▶ REQUIRED ACTION
How many of the lines below contain the word "linejoin"? Only the number is wanted.

---+---

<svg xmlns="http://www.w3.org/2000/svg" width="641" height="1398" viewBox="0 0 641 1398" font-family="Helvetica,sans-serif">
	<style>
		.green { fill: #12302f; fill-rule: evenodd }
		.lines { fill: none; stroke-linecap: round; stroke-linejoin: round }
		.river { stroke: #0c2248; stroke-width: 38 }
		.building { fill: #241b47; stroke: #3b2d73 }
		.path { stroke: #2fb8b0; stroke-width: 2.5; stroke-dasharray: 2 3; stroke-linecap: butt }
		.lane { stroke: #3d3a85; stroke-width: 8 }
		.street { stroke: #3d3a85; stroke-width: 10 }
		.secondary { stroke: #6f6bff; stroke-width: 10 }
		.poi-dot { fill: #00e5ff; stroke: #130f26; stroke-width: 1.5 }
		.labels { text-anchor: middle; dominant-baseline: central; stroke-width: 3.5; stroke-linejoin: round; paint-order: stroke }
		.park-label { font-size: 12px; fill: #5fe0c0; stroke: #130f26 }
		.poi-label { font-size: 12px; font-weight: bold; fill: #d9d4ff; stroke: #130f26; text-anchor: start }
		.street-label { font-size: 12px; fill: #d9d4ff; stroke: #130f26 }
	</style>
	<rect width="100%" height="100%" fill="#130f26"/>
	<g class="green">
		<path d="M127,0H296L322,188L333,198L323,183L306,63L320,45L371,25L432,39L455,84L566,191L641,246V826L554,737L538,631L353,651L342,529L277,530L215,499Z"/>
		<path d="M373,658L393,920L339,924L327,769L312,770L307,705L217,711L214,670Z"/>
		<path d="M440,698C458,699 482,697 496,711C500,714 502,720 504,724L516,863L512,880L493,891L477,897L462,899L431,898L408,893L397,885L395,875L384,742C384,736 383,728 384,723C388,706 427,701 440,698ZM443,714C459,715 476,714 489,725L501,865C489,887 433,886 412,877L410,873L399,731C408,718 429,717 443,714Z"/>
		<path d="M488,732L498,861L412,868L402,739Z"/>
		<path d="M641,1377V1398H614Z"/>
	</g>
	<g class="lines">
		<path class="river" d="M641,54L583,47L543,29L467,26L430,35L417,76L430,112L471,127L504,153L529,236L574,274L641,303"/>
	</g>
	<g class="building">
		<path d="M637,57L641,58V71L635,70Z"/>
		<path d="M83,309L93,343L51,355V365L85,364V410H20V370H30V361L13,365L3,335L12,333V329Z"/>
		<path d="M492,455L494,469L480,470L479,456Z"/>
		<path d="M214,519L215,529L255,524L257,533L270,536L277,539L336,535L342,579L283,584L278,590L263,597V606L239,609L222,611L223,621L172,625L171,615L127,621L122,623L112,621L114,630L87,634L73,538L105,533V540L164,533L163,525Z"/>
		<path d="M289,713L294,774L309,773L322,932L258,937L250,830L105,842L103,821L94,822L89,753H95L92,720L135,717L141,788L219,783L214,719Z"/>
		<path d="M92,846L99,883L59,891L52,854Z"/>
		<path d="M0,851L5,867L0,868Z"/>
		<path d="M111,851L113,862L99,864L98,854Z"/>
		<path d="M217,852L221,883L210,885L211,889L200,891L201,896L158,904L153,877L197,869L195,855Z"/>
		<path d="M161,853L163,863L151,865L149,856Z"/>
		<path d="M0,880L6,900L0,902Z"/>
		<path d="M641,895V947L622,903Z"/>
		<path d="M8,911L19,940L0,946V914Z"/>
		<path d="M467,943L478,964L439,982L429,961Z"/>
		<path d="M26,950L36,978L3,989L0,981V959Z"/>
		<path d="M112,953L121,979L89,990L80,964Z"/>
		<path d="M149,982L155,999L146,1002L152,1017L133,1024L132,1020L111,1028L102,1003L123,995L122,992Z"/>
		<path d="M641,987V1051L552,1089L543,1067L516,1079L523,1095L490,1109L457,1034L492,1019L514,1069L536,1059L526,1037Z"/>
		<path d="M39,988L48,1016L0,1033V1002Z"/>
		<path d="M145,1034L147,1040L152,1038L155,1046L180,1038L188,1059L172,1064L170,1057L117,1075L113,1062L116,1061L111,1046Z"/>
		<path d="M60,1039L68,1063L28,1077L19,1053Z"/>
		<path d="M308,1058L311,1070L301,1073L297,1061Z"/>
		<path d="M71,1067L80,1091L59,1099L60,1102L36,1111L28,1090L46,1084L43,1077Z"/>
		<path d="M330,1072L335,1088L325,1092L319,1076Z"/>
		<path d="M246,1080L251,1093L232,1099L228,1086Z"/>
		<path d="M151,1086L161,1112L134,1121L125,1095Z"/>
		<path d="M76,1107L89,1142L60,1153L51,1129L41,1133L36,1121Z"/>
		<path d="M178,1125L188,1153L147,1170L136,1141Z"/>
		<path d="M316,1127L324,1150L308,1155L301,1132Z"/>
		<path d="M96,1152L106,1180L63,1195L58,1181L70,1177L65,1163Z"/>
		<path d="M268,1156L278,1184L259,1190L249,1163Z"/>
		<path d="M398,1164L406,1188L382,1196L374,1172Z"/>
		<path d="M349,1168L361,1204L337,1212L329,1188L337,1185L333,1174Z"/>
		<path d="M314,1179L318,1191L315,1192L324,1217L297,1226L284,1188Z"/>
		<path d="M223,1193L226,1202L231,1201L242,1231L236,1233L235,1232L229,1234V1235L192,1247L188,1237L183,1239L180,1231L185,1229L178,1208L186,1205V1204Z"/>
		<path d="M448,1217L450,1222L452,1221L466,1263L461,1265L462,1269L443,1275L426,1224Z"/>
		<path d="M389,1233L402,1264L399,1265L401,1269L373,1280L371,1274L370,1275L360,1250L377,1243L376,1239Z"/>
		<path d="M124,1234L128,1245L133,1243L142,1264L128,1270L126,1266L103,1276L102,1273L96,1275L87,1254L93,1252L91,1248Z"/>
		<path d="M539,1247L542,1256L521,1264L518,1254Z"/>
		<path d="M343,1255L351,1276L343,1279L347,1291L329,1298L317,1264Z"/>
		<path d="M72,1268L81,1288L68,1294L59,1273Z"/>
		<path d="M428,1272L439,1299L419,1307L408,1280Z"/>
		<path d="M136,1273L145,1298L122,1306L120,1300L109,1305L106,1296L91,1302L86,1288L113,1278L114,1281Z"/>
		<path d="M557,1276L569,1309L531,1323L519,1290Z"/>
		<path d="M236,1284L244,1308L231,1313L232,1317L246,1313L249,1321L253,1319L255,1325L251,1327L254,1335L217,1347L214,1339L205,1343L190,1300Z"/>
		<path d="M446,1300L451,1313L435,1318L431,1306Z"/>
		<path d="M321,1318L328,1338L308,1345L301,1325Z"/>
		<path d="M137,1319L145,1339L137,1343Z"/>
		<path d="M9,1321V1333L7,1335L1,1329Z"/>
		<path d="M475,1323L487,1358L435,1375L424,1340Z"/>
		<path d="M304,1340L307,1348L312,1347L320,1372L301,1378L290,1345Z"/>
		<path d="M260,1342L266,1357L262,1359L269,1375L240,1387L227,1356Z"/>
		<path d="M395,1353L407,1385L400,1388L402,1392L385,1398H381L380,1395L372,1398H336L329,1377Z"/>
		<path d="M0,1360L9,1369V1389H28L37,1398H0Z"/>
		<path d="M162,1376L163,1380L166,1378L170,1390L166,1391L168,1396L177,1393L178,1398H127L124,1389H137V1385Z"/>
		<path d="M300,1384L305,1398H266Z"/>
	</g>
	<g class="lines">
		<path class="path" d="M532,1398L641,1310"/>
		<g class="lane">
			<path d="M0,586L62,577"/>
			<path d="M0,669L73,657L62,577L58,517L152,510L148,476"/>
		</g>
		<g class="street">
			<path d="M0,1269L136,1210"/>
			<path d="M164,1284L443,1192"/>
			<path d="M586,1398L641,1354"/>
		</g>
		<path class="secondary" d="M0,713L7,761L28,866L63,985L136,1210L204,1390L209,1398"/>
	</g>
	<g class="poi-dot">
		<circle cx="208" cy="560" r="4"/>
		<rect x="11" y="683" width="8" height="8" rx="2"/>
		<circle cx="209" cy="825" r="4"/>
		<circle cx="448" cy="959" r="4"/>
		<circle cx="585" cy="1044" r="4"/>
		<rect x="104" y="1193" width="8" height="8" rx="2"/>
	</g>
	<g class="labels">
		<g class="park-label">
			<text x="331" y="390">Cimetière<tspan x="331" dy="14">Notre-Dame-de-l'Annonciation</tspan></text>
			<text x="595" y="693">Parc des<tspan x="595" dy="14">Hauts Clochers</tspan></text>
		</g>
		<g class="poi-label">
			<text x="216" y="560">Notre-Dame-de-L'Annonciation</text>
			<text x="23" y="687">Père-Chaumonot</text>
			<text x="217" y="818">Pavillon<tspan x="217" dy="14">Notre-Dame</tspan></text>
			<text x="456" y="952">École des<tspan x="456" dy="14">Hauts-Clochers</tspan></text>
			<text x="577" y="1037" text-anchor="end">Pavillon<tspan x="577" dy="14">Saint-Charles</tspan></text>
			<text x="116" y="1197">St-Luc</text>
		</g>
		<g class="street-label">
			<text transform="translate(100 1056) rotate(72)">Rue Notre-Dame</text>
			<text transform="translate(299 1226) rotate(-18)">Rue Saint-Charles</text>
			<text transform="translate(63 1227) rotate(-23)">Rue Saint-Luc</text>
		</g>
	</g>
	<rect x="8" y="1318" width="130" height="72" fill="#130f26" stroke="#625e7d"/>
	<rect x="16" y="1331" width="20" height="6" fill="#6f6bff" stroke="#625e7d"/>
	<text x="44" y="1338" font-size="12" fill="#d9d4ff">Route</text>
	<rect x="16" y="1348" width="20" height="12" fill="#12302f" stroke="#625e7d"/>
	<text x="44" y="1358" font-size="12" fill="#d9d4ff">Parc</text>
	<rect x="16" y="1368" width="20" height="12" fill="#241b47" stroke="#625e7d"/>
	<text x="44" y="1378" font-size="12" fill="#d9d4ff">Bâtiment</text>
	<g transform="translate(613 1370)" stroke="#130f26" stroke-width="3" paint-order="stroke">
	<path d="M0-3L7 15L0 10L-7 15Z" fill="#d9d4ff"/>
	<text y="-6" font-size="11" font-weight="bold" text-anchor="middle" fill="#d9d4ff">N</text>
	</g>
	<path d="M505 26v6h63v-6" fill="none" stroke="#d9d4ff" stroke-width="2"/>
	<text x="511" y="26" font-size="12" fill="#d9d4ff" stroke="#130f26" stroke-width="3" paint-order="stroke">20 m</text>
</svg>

---+---

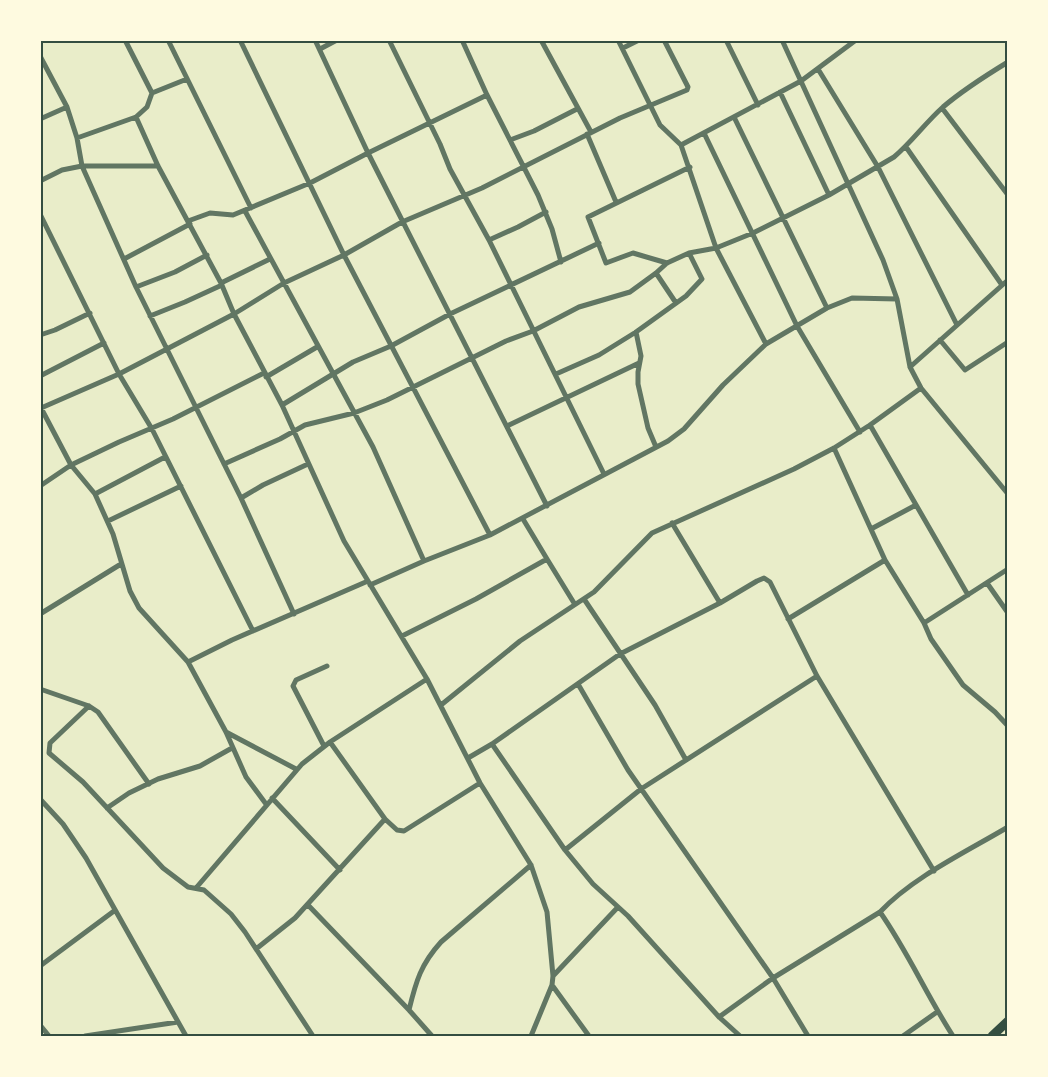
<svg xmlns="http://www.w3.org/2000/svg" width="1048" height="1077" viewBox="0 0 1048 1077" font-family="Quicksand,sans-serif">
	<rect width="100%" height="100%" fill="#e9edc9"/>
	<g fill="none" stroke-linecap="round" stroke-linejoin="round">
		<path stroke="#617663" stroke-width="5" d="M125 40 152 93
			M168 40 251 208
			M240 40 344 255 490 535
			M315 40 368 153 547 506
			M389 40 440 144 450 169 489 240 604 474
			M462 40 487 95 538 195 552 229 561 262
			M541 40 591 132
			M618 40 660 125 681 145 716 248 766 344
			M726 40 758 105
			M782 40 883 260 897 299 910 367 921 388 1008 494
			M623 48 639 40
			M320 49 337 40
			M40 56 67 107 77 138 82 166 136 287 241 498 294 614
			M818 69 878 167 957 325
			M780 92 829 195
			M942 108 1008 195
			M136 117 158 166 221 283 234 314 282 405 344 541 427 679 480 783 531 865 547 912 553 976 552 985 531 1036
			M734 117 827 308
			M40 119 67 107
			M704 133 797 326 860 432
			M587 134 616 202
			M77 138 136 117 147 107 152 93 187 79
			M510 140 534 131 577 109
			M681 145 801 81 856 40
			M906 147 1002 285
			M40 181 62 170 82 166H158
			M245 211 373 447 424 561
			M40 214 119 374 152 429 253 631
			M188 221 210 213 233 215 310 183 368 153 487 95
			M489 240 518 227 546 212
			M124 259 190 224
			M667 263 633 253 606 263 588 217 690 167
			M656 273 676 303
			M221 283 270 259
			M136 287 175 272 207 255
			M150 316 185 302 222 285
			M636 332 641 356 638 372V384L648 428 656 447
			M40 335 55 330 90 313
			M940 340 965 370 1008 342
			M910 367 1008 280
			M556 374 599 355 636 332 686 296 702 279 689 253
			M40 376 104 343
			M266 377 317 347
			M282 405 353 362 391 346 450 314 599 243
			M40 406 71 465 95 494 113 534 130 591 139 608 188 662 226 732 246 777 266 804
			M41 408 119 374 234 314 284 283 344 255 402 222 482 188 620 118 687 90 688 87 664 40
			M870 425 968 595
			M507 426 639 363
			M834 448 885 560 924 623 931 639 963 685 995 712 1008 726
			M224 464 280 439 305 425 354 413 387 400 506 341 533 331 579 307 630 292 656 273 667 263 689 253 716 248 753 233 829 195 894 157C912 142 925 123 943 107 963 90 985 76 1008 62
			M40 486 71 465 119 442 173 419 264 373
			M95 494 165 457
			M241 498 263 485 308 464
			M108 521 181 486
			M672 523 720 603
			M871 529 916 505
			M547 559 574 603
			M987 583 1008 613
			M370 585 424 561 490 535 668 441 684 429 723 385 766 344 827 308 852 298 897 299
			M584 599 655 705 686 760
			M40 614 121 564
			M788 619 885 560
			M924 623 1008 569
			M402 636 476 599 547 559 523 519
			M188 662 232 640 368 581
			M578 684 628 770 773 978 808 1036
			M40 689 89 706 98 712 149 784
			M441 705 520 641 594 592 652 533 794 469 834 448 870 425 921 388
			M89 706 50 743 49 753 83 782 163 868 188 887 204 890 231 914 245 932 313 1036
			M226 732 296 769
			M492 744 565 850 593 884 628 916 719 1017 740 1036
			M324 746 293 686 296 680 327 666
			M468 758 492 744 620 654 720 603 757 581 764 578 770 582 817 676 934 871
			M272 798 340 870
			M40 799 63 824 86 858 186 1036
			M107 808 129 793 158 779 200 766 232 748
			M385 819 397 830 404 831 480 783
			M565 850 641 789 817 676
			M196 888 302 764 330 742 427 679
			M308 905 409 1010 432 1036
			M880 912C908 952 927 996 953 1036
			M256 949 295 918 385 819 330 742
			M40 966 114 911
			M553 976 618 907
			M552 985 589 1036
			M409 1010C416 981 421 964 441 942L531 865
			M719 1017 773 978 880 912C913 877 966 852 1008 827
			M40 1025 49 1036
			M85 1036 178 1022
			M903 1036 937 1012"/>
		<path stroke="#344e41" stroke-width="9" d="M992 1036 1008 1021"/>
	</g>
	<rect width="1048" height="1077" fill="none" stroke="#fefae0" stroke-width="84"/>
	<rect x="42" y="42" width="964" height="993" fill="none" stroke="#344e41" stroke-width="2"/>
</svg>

---+---

▶ ANSWER TO THIS EXERCISE
3